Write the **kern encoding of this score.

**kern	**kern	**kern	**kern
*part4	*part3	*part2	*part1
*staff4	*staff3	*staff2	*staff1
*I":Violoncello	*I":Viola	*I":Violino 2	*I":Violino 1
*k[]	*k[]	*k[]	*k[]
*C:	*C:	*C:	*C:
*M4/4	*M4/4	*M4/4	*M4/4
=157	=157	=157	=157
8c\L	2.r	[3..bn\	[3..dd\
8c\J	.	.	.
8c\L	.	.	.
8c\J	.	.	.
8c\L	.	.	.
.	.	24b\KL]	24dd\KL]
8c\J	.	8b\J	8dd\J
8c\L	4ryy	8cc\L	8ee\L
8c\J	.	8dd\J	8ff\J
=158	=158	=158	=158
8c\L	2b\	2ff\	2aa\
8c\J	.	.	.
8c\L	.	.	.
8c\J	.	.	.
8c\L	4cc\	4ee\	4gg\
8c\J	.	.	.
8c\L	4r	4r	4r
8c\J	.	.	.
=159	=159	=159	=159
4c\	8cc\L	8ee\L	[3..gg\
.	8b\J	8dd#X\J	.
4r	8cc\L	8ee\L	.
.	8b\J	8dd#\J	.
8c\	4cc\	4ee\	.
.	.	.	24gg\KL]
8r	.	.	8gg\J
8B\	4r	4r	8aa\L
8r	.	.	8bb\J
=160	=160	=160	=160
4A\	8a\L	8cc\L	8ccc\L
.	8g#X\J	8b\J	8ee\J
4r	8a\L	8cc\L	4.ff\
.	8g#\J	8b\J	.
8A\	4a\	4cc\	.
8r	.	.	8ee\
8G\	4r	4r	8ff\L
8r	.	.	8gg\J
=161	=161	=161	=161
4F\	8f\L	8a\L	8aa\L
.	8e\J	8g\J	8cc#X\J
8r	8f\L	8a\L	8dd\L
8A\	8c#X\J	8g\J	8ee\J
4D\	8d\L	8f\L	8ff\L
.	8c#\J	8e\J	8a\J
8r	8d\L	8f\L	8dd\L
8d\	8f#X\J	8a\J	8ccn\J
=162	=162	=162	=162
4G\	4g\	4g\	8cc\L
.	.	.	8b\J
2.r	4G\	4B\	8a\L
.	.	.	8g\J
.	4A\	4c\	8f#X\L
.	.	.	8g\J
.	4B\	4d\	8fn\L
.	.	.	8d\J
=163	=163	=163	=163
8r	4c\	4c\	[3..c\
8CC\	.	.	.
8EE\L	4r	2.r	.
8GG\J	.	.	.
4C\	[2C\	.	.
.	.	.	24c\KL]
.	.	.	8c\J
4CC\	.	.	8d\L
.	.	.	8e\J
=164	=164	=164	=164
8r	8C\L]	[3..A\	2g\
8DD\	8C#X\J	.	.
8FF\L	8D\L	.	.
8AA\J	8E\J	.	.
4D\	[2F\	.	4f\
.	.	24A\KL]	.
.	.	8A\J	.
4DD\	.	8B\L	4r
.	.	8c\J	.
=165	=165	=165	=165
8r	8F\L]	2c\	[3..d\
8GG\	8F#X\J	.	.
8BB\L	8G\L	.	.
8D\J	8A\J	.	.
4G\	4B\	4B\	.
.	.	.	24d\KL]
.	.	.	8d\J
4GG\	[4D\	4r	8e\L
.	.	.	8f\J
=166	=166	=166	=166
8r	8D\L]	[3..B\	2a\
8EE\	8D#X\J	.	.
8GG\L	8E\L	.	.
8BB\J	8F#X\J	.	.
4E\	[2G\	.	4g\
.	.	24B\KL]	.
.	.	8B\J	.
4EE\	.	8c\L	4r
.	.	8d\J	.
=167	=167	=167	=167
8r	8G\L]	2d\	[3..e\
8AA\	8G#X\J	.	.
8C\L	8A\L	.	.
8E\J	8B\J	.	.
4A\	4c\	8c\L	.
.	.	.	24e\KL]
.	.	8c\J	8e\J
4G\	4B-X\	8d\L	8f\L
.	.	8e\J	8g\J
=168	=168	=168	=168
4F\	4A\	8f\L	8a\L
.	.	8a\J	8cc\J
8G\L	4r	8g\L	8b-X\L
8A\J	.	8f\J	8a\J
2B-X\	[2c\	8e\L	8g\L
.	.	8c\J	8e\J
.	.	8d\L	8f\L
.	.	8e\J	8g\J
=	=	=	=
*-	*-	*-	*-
○ ○ ○ ○
*WHAT THE TASK ASKS*:
Identify each line in the entries that contains the string "kern", and copy those lines.

*EXERCISE RESULT*:
Write the **kern encoding of this score.
**kern	**kern	**kern	**kern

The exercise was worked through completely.